Hinsichtlich der US-Raketenstationierung forderte er eine Volksbefragung und eine Volksabstimmung. Ingrid Ruch von der Initiative Leuchtturm ARD betonte in ihrem Vortrag, dass die Bundesrepublik sich mit der Kriegsbeteiligung in der Ukraine verfassungswidrig verhalte. Auch dagegen müsse die Friedensbewegung protestieren, die angesichts der Kriegsgefahr ihre Zerstrittenheit aufgeben müsse: "Wir müssen gemeinsam auf die Straße gehen, wir wollen keinen ausgrenzen."
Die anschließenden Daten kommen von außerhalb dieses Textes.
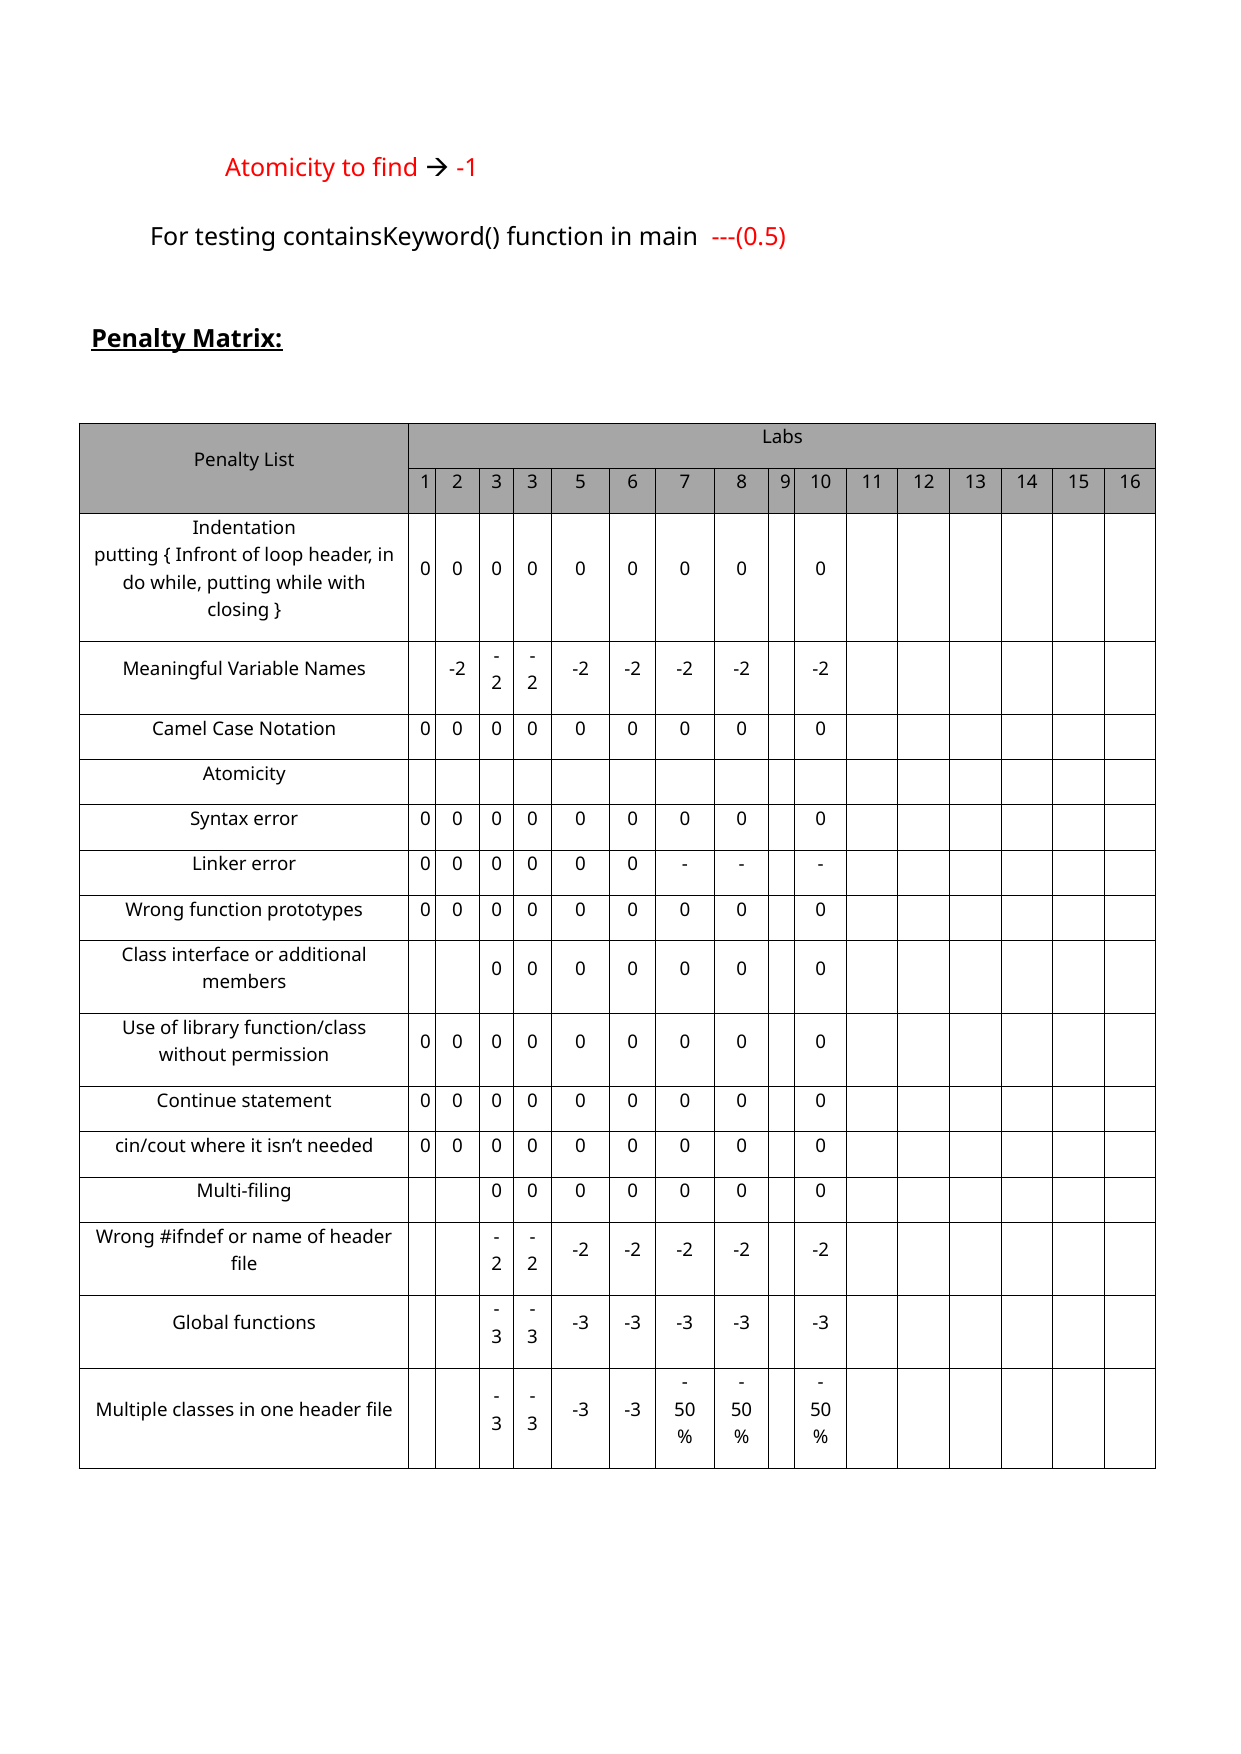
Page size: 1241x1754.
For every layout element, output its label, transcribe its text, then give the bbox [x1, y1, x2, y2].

Der ehemalige Bundestagsabgeordnete Diether Dehm (Die Linke) stellte fest, dass es in Deutschland zwar massenhaft Friedensaktivisten gebe, die für den Frieden mit Russland seien, dennoch komme man aufgrund von Spaltungen innerhalb der Bewegung bei Demonstrationen immer noch kaum zusammen. Dazu beigetragen habe zuletzt die Gründungsversammlung im Thüringer Landtag. Unter Bezugnahme auf die ebenfalls am Donnerstag stattfindende Friedensdemonstration in Berlin erklärte Dehm:
"Wenn es das unwürdige Gewürge im Thüringer Landtag nicht gegeben hätte, dann wären jetzt mehr Menschen in Berlin auf der Straße."
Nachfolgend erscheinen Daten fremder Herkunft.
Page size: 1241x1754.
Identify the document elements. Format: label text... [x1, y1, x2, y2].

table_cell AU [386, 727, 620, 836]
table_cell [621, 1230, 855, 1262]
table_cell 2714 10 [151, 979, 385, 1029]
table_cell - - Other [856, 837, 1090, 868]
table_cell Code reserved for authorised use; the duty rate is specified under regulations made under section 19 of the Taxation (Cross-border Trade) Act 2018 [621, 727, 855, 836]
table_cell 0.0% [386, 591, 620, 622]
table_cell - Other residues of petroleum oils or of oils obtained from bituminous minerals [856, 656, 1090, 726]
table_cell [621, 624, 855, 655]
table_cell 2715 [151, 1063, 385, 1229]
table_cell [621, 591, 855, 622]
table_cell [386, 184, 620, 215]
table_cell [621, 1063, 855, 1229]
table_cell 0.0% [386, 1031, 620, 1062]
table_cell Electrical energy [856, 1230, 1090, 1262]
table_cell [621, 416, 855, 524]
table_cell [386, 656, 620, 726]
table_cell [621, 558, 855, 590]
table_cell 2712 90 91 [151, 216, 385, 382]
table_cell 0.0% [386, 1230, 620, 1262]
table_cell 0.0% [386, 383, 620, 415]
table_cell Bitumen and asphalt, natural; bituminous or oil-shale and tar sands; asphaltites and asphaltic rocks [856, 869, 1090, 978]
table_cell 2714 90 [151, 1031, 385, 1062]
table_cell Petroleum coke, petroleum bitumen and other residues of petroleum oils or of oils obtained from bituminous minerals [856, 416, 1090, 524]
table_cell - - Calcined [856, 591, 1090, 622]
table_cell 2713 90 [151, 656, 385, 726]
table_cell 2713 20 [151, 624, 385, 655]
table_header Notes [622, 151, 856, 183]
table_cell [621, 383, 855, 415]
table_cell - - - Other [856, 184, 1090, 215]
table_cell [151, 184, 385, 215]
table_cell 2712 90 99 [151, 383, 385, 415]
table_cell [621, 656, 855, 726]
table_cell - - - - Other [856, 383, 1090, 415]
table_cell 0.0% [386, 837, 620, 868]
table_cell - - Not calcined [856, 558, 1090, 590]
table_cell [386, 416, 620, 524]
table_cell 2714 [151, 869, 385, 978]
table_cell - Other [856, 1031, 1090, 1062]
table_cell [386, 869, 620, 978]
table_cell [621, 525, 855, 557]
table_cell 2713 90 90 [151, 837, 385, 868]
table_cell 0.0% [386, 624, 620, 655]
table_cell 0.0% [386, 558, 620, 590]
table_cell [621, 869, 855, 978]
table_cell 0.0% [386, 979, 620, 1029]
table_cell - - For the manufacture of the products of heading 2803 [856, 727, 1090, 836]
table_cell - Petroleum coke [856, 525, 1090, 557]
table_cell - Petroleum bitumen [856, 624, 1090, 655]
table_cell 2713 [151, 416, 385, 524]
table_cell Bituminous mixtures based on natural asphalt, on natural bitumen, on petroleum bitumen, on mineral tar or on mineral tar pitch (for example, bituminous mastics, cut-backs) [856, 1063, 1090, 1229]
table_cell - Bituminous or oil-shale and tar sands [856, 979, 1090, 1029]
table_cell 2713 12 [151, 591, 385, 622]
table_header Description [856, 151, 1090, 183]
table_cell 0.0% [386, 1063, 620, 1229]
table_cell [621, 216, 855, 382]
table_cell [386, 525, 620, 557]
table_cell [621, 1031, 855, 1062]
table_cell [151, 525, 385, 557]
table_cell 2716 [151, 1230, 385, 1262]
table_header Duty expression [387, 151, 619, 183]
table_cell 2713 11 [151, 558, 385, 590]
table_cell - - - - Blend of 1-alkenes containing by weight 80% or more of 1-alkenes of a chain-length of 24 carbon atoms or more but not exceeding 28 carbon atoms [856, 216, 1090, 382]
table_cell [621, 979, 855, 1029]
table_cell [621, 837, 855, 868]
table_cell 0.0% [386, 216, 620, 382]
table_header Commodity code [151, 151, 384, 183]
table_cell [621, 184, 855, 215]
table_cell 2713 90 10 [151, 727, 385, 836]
Damit die Mehrheit der arbeitenden Bevölkerung ihre Würde überhaupt organisiert vertreten könne, brauche es mehr Tarifverträge in diesem Land. Und unter Bezugnahme auf die Programmerklärung der Kommunistischen Partei Deutschlands aus dem Jahr 1930 zitierte der ehemalige linke Abgeordnete: "Wir brauchen eine soziale und nationale Revolution in Deutschland."
Der Politikwissenschaftler Hermann Ploppa verwies in seiner Rede auf die kommende BRICS-Versammlung am 22. Oktober in Kasan. Dort solle über eine neue weltweite Währungs- und Finanzordnung gesprochen werden, die völlig unabhängig von den USA etabliert werden würde. Deshalb sei die Situation aktuell auch so brandgefährlich. Schließlich lebten die USA von ungerechten Wechselgeschäften. Wenn ein Land sein an die USA "geliehenes" Geld zurückhaben wollte, würde so ein Land unter dem Vorwand einer "humanitäre Intervention" von den USA angegriffen.
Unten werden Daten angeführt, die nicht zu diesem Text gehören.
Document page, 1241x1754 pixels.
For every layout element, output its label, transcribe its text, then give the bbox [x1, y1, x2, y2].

In die deutsche Parteienlandschaft setzte Ploppa gar keine Hoffnung: Aktuell gebe es keine in der Politik vertretene Partei in Deutschland, die sich gegenüber Eurasien öffnen wolle oder sich klar zu einem Austritt aus der NATO bekenne. So könnten die Menschen nur auf ihre eigene Kraft setzen. Dabei müssten die Aktivisten großzügig und tolerant mit unterschiedlichen Meinungen in der Friedensbewegung umgehen. Ploppa betonte:
"Wir müssen einen Geist entwickeln, wo wir auch Unterschiede aushalten."